Database Design Theory?
Dan Hanks
hanksdc at plug.org
Tue Nov 8 16:38:13 MST 2005
On Tue, 8 Nov 2005, Matthew Ross Walker wrote:
> My day job is programming in PHP with MySQL databases, and with the
> release of MySQL 5, I'd like to get familiar with Good Design for a
> system that has views, stored procs, foreign-key constraints, and the like.
>
> Are there any good websites for this information, that take you through
> practical examples, and explain the theory behind it? Alternately, are
> there any very good books on the subject? I'm a bit leary of dropping
> $50+ on a book that I'll only use for a while, but I'm willing to do it
> if it comes highly reccomended.
I'd recommend anything by C.J. Date. O'Reilly's "Database In Depth" by him
is a good place to start, and is available for $24.50 at bookpool.com.
Read through as much as you can on www.dbdebunk.com.
As has been suggested, take a course about databases that teaches you
about the relational model, and the underlying concepts of set theory and
predicate logic.
The above won't hand out a lot of 'practical examples', but will get you
grounded in the fundamentals of what databases are, which should be the
first step to learning good design habits.
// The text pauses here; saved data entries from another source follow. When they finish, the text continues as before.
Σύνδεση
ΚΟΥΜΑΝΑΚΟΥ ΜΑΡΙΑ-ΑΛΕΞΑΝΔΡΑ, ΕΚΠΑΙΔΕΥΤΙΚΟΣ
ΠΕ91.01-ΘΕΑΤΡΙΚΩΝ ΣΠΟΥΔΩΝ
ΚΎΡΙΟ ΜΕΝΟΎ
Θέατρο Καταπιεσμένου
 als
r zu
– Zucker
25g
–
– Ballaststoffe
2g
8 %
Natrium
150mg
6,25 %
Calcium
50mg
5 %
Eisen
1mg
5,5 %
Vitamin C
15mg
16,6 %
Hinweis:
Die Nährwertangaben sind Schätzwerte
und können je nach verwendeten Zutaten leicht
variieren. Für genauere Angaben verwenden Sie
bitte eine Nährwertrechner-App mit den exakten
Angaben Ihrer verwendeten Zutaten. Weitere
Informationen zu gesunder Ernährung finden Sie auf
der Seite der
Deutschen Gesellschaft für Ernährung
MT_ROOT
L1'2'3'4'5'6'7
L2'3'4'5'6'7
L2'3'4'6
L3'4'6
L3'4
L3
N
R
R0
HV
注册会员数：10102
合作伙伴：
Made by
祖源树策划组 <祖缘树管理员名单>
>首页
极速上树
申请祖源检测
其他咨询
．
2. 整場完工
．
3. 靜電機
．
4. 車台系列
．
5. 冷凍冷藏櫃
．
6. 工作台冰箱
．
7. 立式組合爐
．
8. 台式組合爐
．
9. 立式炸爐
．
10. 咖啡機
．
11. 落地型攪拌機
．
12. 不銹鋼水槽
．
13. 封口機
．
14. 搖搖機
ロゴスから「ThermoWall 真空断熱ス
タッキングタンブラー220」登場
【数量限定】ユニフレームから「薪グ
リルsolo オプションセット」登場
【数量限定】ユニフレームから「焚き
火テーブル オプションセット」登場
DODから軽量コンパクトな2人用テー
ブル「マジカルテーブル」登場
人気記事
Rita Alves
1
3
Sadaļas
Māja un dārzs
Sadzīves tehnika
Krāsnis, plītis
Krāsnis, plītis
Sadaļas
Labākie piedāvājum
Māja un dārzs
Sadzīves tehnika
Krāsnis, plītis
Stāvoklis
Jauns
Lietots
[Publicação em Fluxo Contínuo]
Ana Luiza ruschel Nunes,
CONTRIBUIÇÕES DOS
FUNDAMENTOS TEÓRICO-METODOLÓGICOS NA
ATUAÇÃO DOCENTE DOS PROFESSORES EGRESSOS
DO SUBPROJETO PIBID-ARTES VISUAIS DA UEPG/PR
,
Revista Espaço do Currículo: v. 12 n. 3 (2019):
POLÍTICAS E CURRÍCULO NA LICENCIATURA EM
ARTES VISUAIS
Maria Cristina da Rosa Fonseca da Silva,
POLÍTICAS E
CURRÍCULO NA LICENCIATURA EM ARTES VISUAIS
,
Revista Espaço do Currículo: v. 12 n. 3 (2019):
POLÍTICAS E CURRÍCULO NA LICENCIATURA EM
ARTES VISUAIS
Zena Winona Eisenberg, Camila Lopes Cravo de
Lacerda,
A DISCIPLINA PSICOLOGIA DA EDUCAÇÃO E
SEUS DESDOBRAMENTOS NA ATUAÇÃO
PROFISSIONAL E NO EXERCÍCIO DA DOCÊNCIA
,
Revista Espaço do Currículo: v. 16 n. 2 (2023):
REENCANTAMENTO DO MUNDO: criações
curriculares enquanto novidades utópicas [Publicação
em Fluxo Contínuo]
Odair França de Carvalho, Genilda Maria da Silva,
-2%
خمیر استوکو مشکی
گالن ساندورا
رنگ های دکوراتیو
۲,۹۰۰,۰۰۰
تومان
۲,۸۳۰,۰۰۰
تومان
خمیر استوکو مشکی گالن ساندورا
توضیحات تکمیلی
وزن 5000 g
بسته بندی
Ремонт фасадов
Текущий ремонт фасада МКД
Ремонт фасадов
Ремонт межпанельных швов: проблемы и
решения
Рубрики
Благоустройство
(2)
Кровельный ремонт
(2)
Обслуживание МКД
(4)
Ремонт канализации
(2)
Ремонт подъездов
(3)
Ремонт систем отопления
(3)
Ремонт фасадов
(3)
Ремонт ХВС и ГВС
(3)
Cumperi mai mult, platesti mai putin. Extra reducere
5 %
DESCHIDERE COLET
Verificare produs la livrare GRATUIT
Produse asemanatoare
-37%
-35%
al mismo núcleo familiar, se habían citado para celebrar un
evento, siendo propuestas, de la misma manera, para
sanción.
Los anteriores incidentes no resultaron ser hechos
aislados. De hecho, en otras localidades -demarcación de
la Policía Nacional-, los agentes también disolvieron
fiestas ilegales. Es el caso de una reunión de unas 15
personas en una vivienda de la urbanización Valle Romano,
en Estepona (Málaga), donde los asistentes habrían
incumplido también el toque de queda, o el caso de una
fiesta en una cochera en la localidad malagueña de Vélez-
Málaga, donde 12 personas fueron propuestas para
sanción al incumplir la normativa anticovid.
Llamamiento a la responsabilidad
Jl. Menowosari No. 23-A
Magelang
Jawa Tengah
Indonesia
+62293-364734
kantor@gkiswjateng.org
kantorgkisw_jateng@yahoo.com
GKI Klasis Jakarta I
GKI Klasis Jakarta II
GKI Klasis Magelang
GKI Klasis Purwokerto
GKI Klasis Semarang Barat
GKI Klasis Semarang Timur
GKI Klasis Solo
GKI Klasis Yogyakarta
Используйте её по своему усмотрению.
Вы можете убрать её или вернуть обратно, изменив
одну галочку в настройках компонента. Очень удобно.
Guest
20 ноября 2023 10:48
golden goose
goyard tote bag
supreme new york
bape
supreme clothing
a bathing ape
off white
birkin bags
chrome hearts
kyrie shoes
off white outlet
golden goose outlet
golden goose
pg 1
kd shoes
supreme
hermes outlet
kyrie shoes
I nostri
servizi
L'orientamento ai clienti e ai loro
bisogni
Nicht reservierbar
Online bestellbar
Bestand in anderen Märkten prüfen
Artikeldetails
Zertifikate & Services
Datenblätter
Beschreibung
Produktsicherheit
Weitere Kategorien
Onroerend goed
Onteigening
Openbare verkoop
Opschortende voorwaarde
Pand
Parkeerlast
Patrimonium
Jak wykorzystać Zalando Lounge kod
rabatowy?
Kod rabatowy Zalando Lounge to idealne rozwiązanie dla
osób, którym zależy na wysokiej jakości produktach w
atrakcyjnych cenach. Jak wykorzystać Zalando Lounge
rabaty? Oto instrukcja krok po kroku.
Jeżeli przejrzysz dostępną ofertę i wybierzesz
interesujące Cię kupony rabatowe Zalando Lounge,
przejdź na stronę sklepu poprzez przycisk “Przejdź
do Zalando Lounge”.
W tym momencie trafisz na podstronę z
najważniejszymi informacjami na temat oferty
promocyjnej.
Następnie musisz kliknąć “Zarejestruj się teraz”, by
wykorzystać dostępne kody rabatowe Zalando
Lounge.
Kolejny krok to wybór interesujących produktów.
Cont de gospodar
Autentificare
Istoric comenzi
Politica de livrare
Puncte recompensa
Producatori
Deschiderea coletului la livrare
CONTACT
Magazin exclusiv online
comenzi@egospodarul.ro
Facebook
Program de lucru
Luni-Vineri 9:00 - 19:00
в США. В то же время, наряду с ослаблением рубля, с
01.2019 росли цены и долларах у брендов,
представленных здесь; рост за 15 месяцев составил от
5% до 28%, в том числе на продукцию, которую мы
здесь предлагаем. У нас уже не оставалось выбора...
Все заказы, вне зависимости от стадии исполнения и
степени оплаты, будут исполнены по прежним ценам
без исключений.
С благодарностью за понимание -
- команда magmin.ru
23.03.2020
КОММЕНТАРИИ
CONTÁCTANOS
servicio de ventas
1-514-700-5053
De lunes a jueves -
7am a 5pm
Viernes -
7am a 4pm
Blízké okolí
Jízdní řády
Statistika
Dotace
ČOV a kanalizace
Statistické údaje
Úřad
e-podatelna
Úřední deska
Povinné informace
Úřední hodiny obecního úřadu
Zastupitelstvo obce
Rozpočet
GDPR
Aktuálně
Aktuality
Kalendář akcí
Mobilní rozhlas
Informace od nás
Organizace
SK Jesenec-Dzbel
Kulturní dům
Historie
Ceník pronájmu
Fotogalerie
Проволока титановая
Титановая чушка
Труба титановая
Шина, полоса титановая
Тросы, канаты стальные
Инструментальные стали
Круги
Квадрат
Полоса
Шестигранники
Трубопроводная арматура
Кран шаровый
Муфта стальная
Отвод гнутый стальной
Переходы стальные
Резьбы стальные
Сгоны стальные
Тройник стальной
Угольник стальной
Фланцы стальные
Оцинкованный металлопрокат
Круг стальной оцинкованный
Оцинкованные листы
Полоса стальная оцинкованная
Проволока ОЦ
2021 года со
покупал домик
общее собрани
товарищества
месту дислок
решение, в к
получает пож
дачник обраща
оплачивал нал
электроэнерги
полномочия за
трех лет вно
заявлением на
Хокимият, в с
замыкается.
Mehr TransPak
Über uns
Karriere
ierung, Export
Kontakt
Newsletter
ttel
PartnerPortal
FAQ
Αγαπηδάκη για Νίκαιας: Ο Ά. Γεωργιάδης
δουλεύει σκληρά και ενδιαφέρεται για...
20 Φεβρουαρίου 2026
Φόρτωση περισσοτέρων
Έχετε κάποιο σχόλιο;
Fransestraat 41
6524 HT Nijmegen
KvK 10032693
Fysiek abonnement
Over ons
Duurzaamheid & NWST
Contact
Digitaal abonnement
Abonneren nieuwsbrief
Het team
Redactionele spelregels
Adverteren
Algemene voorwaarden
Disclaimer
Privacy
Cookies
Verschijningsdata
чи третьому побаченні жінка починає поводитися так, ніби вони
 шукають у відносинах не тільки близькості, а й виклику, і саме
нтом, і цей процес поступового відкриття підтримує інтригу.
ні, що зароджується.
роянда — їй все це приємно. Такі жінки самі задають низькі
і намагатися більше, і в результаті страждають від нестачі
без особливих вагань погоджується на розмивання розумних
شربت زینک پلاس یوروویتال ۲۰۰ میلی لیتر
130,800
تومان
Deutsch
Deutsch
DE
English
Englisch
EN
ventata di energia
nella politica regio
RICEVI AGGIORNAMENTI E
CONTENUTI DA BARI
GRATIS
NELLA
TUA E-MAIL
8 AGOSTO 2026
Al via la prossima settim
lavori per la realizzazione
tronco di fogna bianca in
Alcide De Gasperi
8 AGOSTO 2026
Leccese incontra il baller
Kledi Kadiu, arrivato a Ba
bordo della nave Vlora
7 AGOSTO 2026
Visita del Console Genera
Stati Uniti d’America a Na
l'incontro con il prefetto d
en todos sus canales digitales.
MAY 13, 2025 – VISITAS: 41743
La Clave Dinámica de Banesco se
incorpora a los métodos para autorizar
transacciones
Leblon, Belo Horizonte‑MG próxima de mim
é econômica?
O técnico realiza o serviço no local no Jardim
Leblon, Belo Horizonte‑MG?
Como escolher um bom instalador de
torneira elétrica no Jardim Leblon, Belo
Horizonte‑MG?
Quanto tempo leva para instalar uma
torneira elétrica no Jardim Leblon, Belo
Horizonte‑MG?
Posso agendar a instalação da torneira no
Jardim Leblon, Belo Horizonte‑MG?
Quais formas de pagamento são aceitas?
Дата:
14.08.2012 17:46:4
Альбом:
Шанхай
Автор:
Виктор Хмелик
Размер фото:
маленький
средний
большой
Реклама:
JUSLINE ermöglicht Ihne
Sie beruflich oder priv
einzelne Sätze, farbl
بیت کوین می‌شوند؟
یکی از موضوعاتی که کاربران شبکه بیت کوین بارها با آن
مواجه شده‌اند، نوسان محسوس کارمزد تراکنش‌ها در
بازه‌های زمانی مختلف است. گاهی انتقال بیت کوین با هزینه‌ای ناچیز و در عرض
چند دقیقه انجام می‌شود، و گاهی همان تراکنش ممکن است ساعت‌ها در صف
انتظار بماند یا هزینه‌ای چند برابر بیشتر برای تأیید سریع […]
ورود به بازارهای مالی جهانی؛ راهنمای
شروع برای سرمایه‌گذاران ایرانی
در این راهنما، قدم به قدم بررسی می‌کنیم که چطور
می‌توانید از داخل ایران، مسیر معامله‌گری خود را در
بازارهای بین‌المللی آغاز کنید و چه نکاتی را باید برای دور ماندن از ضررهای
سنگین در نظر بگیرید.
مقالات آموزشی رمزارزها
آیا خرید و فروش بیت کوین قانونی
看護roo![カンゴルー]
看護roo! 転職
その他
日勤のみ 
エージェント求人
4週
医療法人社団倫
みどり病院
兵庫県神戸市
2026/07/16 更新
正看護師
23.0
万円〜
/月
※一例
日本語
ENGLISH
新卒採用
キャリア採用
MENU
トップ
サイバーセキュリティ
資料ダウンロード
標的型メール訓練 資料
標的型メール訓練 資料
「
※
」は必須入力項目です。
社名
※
A couple of pointers I'll hand out that I've learned to live by from
studying the above:
- Avoid nulls as much as possible
- Normalize
- Don't denormalize for performance unless you fully understand the
implications of doing so
- Make sure every table has a key
- Don't allow duplicate rows in any table (defining a key on each table
will prevent this--a key is not the same thing as an index, keep in mind).
- Use constraints and foreign keys to enforce integrity (not application code).
- Every piece of information in your database should live in one and only
one place (Factor out redundancy through normalization, etc).